EXCERPTED RECORDS.
----------------------------------------
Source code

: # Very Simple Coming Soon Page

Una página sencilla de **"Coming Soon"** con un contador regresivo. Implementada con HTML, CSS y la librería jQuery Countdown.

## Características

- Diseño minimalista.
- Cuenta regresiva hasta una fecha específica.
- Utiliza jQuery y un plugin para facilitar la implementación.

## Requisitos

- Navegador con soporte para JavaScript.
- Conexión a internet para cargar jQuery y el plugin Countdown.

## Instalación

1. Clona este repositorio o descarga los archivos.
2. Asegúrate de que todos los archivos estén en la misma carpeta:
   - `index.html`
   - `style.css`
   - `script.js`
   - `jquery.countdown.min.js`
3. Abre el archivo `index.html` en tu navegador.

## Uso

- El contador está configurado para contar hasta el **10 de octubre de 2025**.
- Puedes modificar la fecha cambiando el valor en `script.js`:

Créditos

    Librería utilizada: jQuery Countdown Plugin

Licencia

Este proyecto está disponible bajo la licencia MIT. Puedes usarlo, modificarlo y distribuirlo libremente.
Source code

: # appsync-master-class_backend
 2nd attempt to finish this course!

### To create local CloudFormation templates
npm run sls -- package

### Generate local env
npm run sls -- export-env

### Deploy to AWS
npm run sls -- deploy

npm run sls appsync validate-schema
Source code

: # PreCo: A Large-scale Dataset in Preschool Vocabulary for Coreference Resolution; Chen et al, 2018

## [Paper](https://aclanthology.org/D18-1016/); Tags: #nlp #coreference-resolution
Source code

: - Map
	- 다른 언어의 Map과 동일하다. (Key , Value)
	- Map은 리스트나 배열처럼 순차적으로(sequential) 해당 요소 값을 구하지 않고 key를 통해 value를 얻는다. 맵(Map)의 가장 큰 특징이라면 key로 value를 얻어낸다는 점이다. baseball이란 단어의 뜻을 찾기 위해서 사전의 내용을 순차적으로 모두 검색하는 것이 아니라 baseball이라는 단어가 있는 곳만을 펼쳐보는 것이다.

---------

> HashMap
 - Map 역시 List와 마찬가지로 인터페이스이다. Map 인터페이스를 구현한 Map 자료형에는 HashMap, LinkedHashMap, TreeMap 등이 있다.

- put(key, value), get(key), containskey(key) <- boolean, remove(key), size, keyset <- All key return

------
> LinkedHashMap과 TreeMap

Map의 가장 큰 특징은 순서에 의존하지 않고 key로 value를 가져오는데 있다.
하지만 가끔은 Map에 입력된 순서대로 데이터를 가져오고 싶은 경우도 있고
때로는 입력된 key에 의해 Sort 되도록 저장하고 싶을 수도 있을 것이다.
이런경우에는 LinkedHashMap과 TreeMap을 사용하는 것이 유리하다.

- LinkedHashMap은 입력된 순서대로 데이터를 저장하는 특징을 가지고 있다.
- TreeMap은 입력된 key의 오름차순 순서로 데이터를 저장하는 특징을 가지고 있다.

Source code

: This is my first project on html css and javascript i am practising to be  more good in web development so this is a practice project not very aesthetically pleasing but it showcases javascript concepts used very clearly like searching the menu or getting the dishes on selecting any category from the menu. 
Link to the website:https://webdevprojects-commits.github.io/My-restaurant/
----------------------------------------
TO DO.
Rewrite these lines with every "npm run sls" swapped for "yarn sls", leaving everything else unchanged.

RESPONSE AREA.
Source code

: # Very Simple Coming Soon Page

Una página sencilla de **"Coming Soon"** con un contador regresivo. Implementada con HTML, CSS y la librería jQuery Countdown.

## Características

- Diseño minimalista.
- Cuenta regresiva hasta una fecha específica.
- Utiliza jQuery y un plugin para facilitar la implementación.

## Requisitos

- Navegador con soporte para JavaScript.
- Conexión a internet para cargar jQuery y el plugin Countdown.

## Instalación

1. Clona este repositorio o descarga los archivos.
2. Asegúrate de que todos los archivos estén en la misma carpeta:
   - `index.html`
   - `style.css`
   - `script.js`
   - `jquery.countdown.min.js`
3. Abre el archivo `index.html` en tu navegador.

## Uso

- El contador está configurado para contar hasta el **10 de octubre de 2025**.
- Puedes modificar la fecha cambiando el valor en `script.js`:

Créditos

    Librería utilizada: jQuery Countdown Plugin

Licencia

Este proyecto está disponible bajo la licencia MIT. Puedes usarlo, modificarlo y distribuirlo libremente.
Source code

: # appsync-master-class_backend
 2nd attempt to finish this course!

### To create local CloudFormation templates
yarn sls -- package

### Generate local env
yarn sls -- export-env

### Deploy to AWS
yarn sls -- deploy

yarn sls appsync validate-schema
Source code

: # PreCo: A Large-scale Dataset in Preschool Vocabulary for Coreference Resolution; Chen et al, 2018

## [Paper](https://aclanthology.org/D18-1016/); Tags: #nlp #coreference-resolution
Source code

: - Map
	- 다른 언어의 Map과 동일하다. (Key , Value)
	- Map은 리스트나 배열처럼 순차적으로(sequential) 해당 요소 값을 구하지 않고 key를 통해 value를 얻는다. 맵(Map)의 가장 큰 특징이라면 key로 value를 얻어낸다는 점이다. baseball이란 단어의 뜻을 찾기 위해서 사전의 내용을 순차적으로 모두 검색하는 것이 아니라 baseball이라는 단어가 있는 곳만을 펼쳐보는 것이다.

---------

> HashMap
 - Map 역시 List와 마찬가지로 인터페이스이다. Map 인터페이스를 구현한 Map 자료형에는 HashMap, LinkedHashMap, TreeMap 등이 있다.

- put(key, value), get(key), containskey(key) <- boolean, remove(key), size, keyset <- All key return

------
> LinkedHashMap과 TreeMap

Map의 가장 큰 특징은 순서에 의존하지 않고 key로 value를 가져오는데 있다.
하지만 가끔은 Map에 입력된 순서대로 데이터를 가져오고 싶은 경우도 있고
때로는 입력된 key에 의해 Sort 되도록 저장하고 싶을 수도 있을 것이다.
이런경우에는 LinkedHashMap과 TreeMap을 사용하는 것이 유리하다.

- LinkedHashMap은 입력된 순서대로 데이터를 저장하는 특징을 가지고 있다.
- TreeMap은 입력된 key의 오름차순 순서로 데이터를 저장하는 특징을 가지고 있다.

Source code

: This is my first project on html css and javascript i am practising to be  more good in web development so this is a practice project not very aesthetically pleasing but it showcases javascript concepts used very clearly like searching the menu or getting the dishes on selecting any category from the menu. 
Link to the website:https://webdevprojects-commits.github.io/My-restaurant/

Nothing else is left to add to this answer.